Antibodies may also be used therapeutically to facilitate focused drug supply, making antibody manufacturing a profitable enterprise for pharmaceutical firms. Drug producers reminiscent of Novartis modify current antibodies, looking for protein buildings that can bind strongly and selectively to elusive targets reminiscent of most cancers cells. As could be anticipated, the arbitrary association of amino acids matching Hershman’s title achieved neither of those targets. Hershman’s antibody weakly attaches to most something – fairly presumably together with the DNA encoding her art work.

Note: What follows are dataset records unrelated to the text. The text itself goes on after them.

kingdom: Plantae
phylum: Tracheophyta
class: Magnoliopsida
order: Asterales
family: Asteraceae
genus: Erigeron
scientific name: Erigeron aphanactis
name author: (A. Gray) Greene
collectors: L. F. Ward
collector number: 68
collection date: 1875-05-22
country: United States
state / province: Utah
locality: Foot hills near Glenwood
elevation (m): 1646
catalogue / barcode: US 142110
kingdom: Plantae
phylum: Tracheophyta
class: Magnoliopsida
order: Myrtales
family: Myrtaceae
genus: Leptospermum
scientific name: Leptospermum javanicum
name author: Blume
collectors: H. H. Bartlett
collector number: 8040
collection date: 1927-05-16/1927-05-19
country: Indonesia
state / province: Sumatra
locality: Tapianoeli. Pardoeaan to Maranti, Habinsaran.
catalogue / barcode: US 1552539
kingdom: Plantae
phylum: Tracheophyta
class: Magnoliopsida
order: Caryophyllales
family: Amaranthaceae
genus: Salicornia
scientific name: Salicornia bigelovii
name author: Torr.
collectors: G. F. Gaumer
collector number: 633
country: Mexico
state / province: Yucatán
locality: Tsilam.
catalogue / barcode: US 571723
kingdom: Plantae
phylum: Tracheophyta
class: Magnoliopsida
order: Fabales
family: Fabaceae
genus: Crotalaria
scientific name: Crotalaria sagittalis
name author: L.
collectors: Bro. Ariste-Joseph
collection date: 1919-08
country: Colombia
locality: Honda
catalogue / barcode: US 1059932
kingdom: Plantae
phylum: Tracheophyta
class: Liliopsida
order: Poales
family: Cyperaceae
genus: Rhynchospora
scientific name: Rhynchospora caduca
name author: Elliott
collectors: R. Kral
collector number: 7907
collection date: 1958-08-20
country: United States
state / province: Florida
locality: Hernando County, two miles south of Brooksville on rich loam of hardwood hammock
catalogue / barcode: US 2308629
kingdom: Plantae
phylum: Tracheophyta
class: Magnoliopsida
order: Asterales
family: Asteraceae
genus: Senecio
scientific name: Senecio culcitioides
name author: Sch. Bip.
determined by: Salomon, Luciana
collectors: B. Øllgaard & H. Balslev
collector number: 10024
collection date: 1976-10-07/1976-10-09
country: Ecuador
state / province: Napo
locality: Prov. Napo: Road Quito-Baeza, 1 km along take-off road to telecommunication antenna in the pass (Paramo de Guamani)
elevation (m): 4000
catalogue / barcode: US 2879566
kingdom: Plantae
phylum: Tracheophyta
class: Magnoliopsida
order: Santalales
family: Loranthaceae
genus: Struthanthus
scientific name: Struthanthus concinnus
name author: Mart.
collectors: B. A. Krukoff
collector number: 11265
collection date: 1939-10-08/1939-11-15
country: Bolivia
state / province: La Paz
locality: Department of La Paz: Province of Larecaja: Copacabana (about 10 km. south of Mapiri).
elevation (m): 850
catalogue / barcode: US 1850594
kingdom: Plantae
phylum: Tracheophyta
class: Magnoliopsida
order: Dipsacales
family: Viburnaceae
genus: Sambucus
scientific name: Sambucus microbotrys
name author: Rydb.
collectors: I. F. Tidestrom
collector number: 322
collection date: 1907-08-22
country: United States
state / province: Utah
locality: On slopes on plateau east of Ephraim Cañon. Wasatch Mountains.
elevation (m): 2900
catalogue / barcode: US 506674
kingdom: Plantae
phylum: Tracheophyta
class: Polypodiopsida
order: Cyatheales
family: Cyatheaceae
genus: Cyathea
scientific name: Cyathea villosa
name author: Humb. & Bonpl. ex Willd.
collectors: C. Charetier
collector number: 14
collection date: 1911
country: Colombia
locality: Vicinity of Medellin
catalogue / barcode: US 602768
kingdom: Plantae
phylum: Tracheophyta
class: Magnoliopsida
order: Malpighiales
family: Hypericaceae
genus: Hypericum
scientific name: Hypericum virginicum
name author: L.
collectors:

In a New York Times interview final yr, Hershman defined her intentions metaphorically, evaluating antibodies to artists who “search for the toxins in society, make clear them and… start the therapeutic course of.” Though there’s reality on this, it encompasses solely part of what her work suggests to the attentive viewer. To increase the metaphor based mostly on the biology, antibodies are like artists as a lot as artists are like antibodies. They do their job by making molecular portraits. These portraits might depict pathogenic interlopers or the mutated cells with which the cancer-ridden physique antagonizes itself. The portraiture is forensic within the sense that the total complement of antigen binding websites is a rogue’s gallery from the angle of the organism harboring them.
What then to make of a binding website encoding Lynn Hershman’s title, guiding an antibody that lightly binds to most every part? Hershman’s antibody doesn’t have a lot in frequent with standard depictions of the immune system as a brutally-efficient police power. Quite the opposite, she appears to have manifested as an antibody with a way of unprejudiced curiosity: an ideal self-portrait, and a job mannequin for artists and police alike.